*** Opening of Exercise materials ***

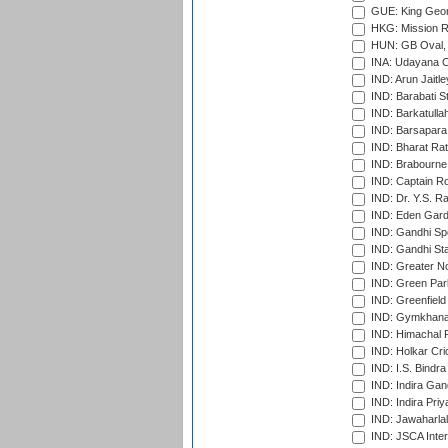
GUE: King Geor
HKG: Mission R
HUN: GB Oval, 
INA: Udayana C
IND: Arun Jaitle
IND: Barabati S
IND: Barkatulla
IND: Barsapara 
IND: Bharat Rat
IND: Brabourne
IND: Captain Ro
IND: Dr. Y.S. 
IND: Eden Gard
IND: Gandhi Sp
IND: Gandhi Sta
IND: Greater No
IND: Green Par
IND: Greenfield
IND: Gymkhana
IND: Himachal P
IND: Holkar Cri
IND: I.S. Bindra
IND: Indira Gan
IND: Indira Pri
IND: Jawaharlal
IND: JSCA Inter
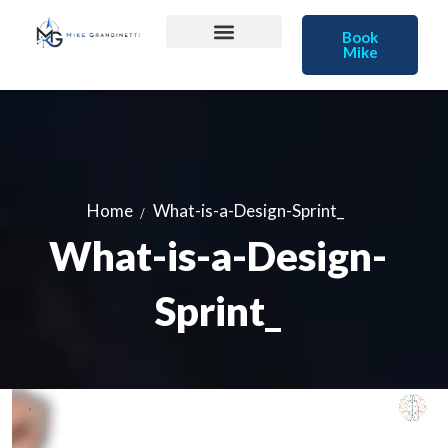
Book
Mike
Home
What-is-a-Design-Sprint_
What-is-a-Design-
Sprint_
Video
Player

*** Close of Exercise materials ***
*** Opening of Exercise materials ***

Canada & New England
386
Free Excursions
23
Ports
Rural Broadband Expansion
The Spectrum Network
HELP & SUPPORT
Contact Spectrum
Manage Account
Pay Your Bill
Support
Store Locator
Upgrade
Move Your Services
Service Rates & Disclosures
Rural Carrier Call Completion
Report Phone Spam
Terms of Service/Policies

*** Close of Exercise materials ***
*** Opening of Exercise materials ***

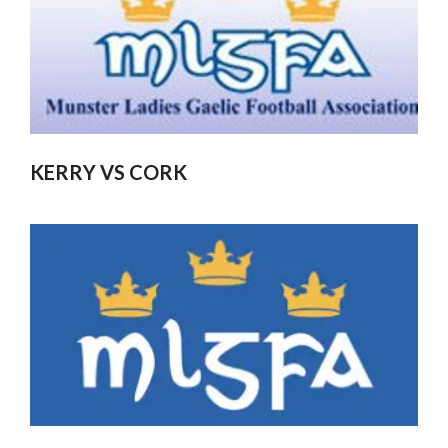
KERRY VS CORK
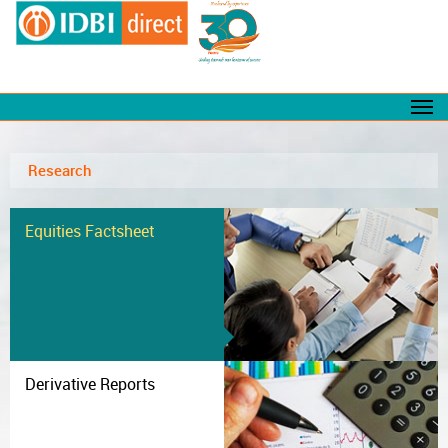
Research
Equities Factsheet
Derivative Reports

*** Close of Exercise materials ***

- [Your task]
Quote the data from the line that contains "Canada & New England" through the line that contains "Terms of Service/Policies".

- [The completed task]
Canada & New England
386
Free Excursions
23
Ports
Rural Broadband Expansion
The Spectrum Network
HELP & SUPPORT
Contact Spectrum
Manage Account
Pay Your Bill
Support
Store Locator
Upgrade
Move Your Services
Service Rates & Disclosures
Rural Carrier Call Completion
Report Phone Spam
Terms of Service/Policies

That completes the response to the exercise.